The FDA has approved Skyclarys, Reata Pharmaceuticals’ oral, once-daily medication to treat Friedreich’s ataxia in people aged 16 years and older.

According to a release from Reata, Skyclarys (omaveloxolone) previously received orphan drug, fast track and rare pediatric disease designations from the FDA. With this approval, the agency granted a rare pediatric disease priority review voucher.

Announcement of the drug’s approval came 4 months after the FDA stated it would not hold an advisory committee meeting over Reata’s NDA.

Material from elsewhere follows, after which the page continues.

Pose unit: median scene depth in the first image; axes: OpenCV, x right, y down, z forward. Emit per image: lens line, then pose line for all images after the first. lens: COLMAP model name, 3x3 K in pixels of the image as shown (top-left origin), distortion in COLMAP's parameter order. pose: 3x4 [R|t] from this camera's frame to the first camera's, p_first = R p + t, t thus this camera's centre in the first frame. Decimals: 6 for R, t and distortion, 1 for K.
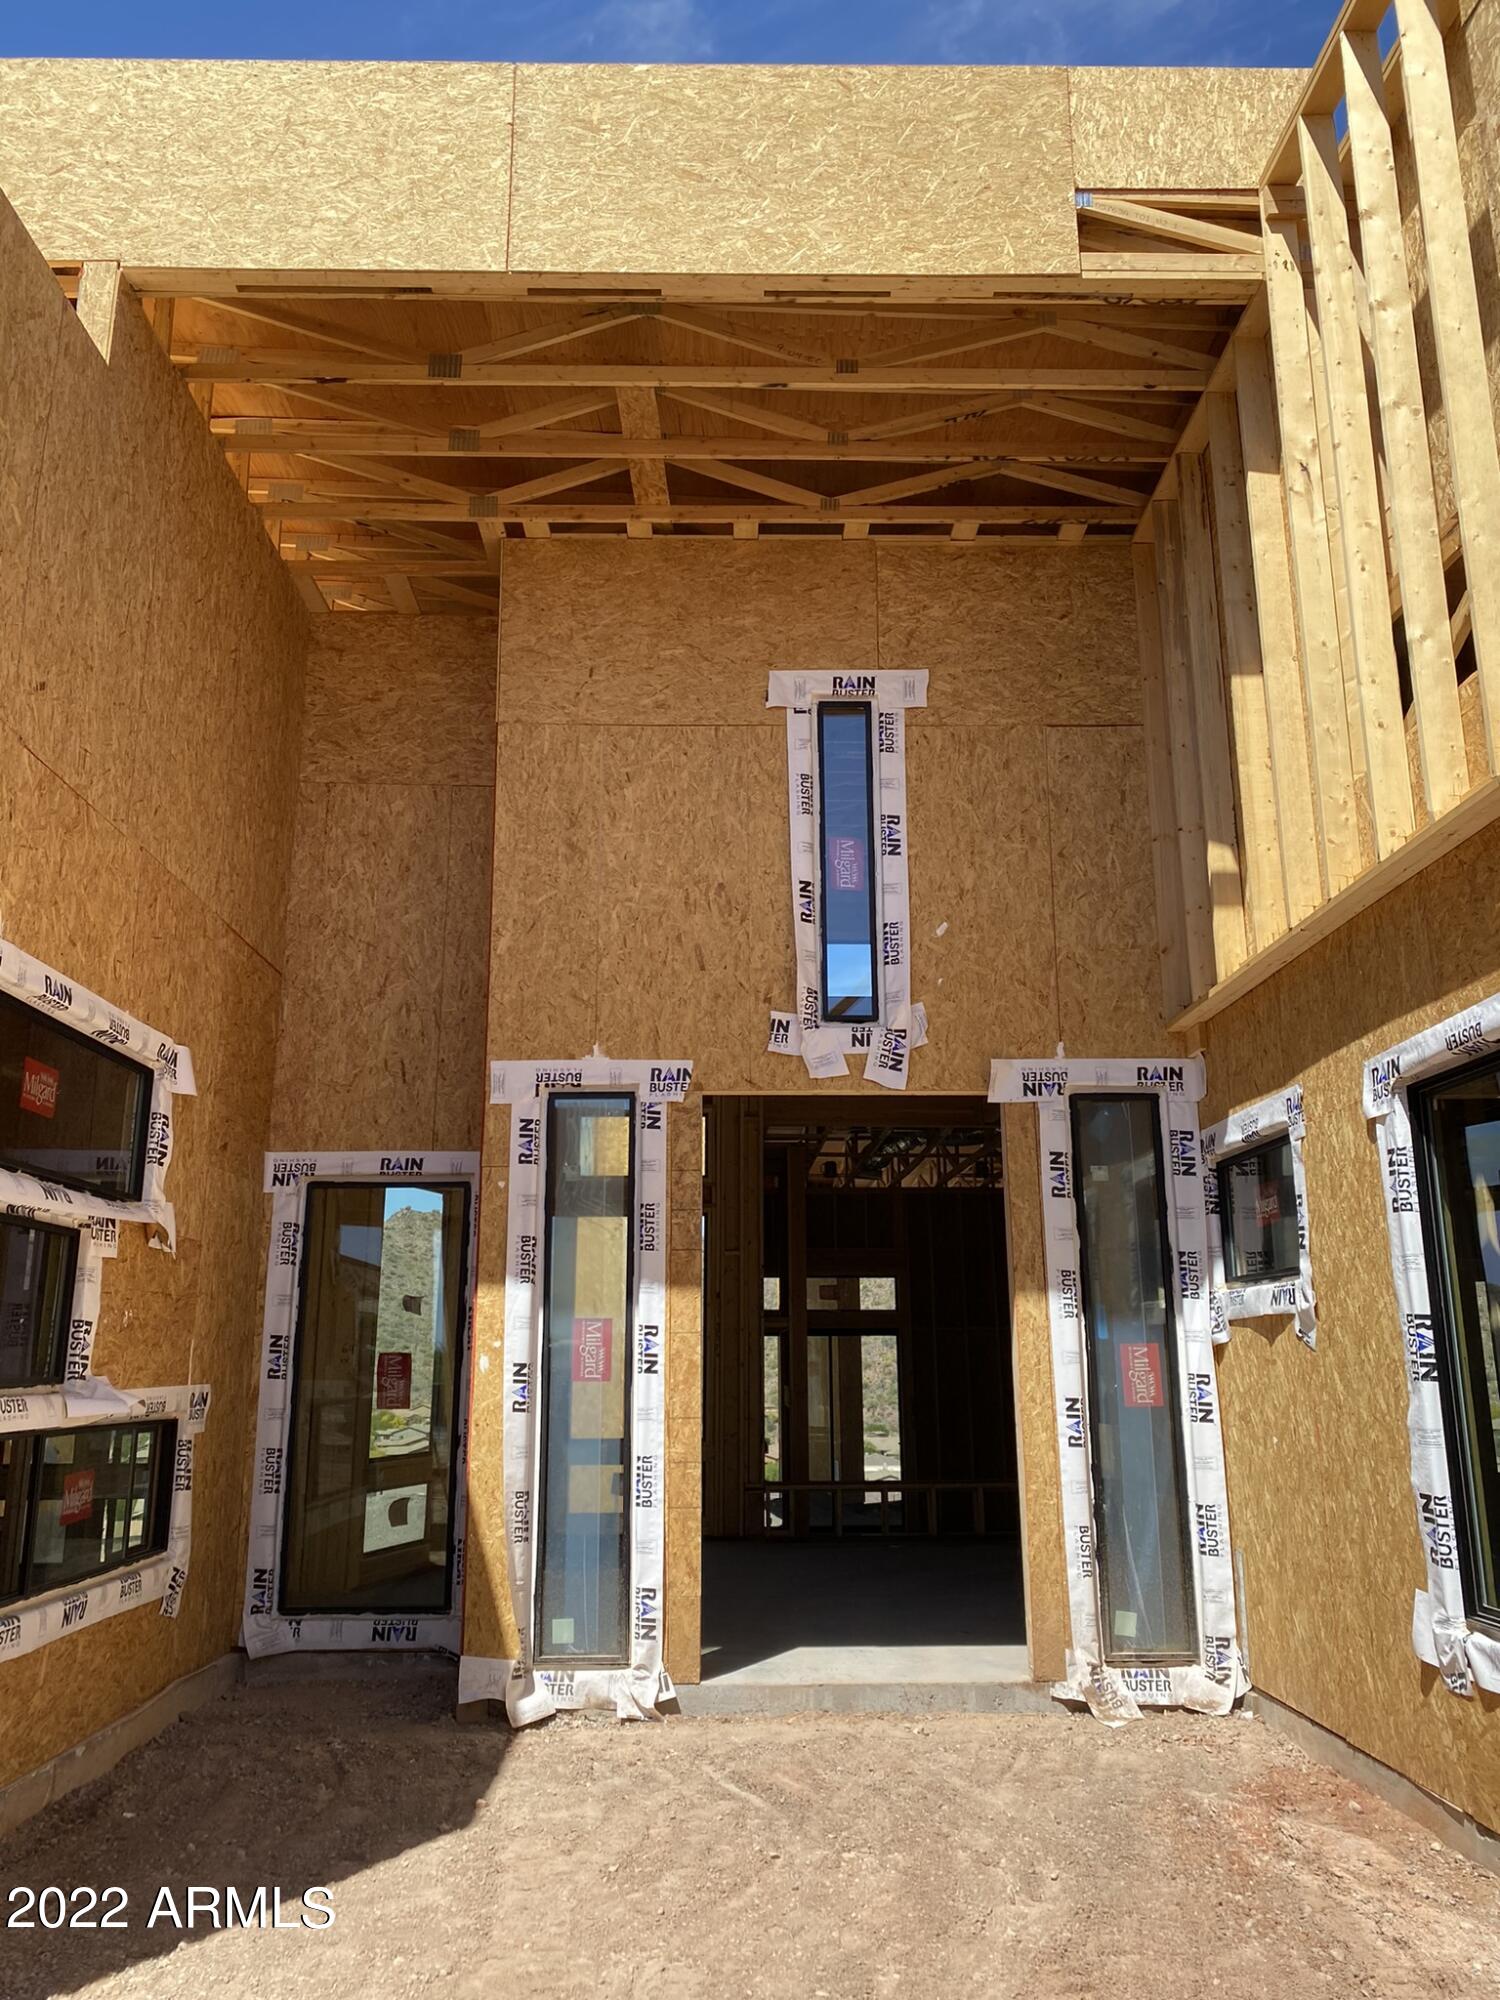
lens RADIAL K [[1522.6, 0, 768.2], [0, 1522.6, 1007.2], [0, 0, 1]] dist [0.031666, -0.035626]
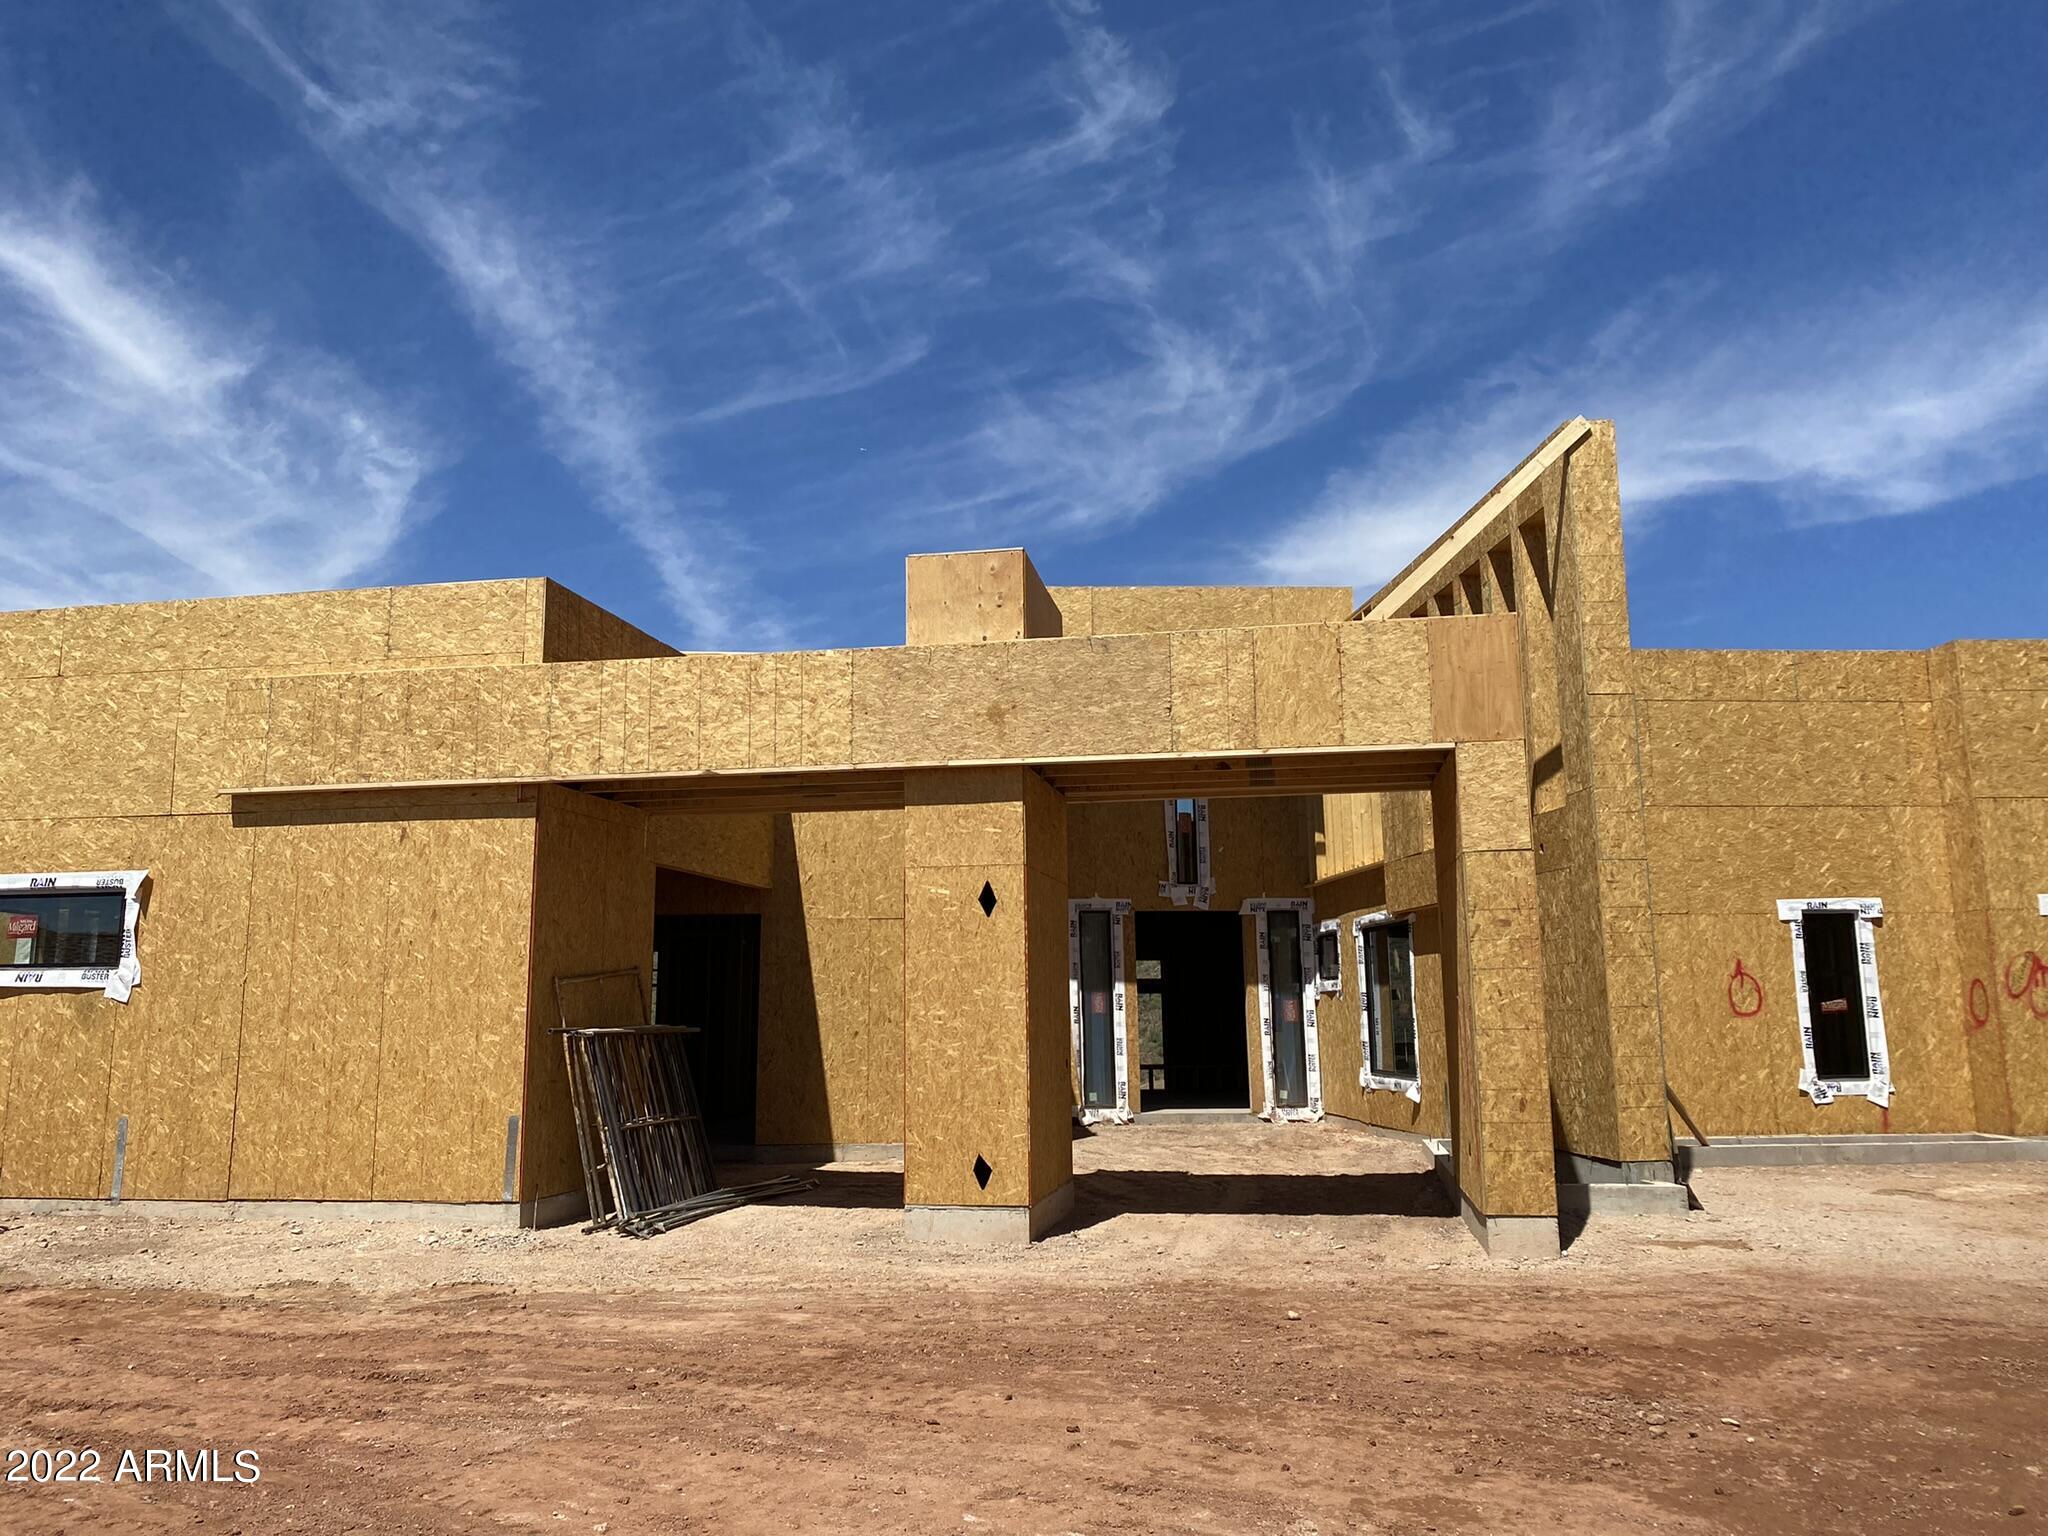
lens RADIAL K [[1559.1, 0, 1010.6], [0, 1559.1, 752.5], [0, 0, 1]] dist [0.031666, -0.035626]
pose [[0.999238, 0.002215, 0.038969, -0.404685], [-0.004753, 0.997863, 0.065174, -0.441192], [-0.038742, -0.065310, 0.997113, -1.913585]]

“The approval of Skyclarys, the first therapy specifically indicated for the treatment of Friedreich’s ataxia, is an important milestone for patients affected by this disease as well as their families and caregivers,” Reata CEO Warren Huff stated in the release. “We are grateful to Friedreich’s ataxia patients, investigators, U.S. regulators and our scientists and employees who made this approval possible.”

Approval of Skyclarys was bolstered by positive safety and efficacy data from the MOXIe part 2 trial as well as a post-hoc propensity-matched analysis of the open-label extension trial, according to the release.

The randomized, double-blind, placebo-controlled, 48-week MOXIe part 2 trial included patients with Friedreich’s ataxia and baseline modified Friedreich’s Ataxia Rating Scale (mFARS) scores between 20 and 80, who were given either 150 mg of Skyclarys or placebo daily. The study’s primary endpoint was change from baseline in mFARS scores.

According to the release, treatment with Skyclarys resulted in statistically significant lower mFARS scores, or reduced impairment, compared with placebo at 48 weeks. The most common adverse effects reported were elevated liver enzymes, headache, nausea, abdominal pain, fatigue, diarrhea and musculoskeletal pain.

In the post-hoc analysis, patients treated with 150 mg Skyclarys in the MOXIe open-label extension study had lower mFARS scores after 3 years compared with matched, untreated patients.

“Today’s approval of Skyclarys represents a significant milestone in our effort to advance research and achieve treatments for Friedreich’s ataxia,” Jen Farmer, Friedreich’s Ataxia Research Alliance CEO, said in the release. “The entire Friedreich’s ataxia community, including patients, clinicians, scientists, pharmaceutical companies, government agencies and others, have worked collaboratively for decades to enable therapeutic development for this debilitating disease.”